In Anonymous Toil, Alan Block argues that the radical novel "has existed throughout the course of American literature." The attempts of its principal historians and critics—he cites Walter Rideout, Daniel Aaron, and James Gilbert—to define it as a separate sub-genre of American fiction have stigmatized it as "inferior" and resulted in its marginalization. Its reification, however, "speaks more to the power of the ruling culture to define literature than it does to the claim these works might have to it." Where in the bourgeois novel "consciousness results as a product of the self in contradistinction to [the] world," in the radical novel, Block contends, "consciousness is the understanding of the self in the world, of the construction of the self as a product of social conditions, and of the possibility of empowerment in the struggle over control of those conditions." He traces the emergence of class-conscious subjectivity in a range of texts from almost every decade of the twentieth century: Susan Glaspell's The Visioning, Ernest Poole's The Harbor, Mary Heaton Vorse's Strike!, Fielding Burke's Call Home the Heart, Ira Wolfert's Tucker's People, Lars Lawrence's Morning, Noon, and Night, E. L. Doctorow's The Book of Daniel, John Nichols' The Milagro Beanfield War, and Denise Giardina's Storming Heaven.
Block's study is limited and flawed in a number of respects. Published in 1992, it targets older scholarship and does not take into account the available revisionary narratives of US literary radicalism by Cary Nelson (1988) and Paula Rabinowitz and Charlotte Nekola (1989). It is based on no [End Page 153] new archival work, nor—despite a few comments about Bakhtin and Foucault—does it illuminate its texts through the deployment of recent critical methodologies. Only white writers are discussed; while half are women, issues of gender are invisible. Block's use of Marxist categories is unsophisticated: "means," "relations," and "forces" of production are confused, and "superstructure"—despite a cited warning from Raymond Williams—is objectified; in economistic fashion, "working class subjectivity" is held to emerge "only in the activities of production." Moreover, Block restricts himself to novels in which protagonists experience a rise in consciousness and evades any potentially troublesome questions about the politics of the novel form itself. In a broad range of texts Block predictably traces one theme—about "empowerment" and "subjectivity" emerging from characters' perception of their capitalist "objectification"—and overlooks significant literary-historical developments over the century.
Despite its shortcomings, however, Anonymous Toil contributes to the revisionary work currently being done with US left-wing literature. Block ably supports his contention that the radical novel cannot be ghettoized as the "socialist novel" or the "proletarian novel" by demonstrating the left-wing inspiration behind a range of compelling and diverse texts published up to the present. Moreover, his discussion of a number of these texts' politics is sharp-edged: I found particularly exciting his analyses of the capitalist roots of fascism and anti-communism in Tucker's People and Morning. Noon and Night. Finally, even though Block's readings of his novels are couched in somewhat overused formulations, his approach has the virtue of consistency and synthesis.

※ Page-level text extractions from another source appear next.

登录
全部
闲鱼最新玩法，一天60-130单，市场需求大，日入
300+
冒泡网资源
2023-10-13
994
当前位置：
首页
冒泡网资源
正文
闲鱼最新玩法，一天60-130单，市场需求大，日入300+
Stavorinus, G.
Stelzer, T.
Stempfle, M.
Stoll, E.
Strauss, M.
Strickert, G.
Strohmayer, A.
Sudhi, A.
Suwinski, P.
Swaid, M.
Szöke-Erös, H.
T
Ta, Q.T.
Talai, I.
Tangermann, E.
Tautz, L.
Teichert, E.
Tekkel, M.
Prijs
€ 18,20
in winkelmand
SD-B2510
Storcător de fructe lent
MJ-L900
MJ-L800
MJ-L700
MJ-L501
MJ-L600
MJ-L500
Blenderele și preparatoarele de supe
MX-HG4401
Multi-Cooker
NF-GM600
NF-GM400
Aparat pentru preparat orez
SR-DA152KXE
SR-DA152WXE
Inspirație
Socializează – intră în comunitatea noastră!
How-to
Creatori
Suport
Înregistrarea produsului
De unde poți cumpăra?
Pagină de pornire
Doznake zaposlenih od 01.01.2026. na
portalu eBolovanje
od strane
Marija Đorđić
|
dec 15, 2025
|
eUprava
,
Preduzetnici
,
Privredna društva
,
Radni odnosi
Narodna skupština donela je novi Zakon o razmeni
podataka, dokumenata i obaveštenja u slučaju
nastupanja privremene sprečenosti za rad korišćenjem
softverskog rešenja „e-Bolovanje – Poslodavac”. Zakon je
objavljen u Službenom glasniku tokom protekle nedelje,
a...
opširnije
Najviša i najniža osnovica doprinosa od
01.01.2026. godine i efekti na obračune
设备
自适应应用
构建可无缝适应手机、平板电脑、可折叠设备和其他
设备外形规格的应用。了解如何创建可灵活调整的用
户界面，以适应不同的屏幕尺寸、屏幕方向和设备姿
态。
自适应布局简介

Block is clearly an impassioned pedagogue: as he notes in his closing comments, "Reading is the making of connections. . . . The twentieth century radical novel, structured upon a historical materialism, offers a materialist purpose to and in reading." Block's students are clearly lucky to have a radical teacher so committed to helping them reclaim and expand their subjectivities. His book offers a highly useful course outline to teachers interested in offering their students a similar experience.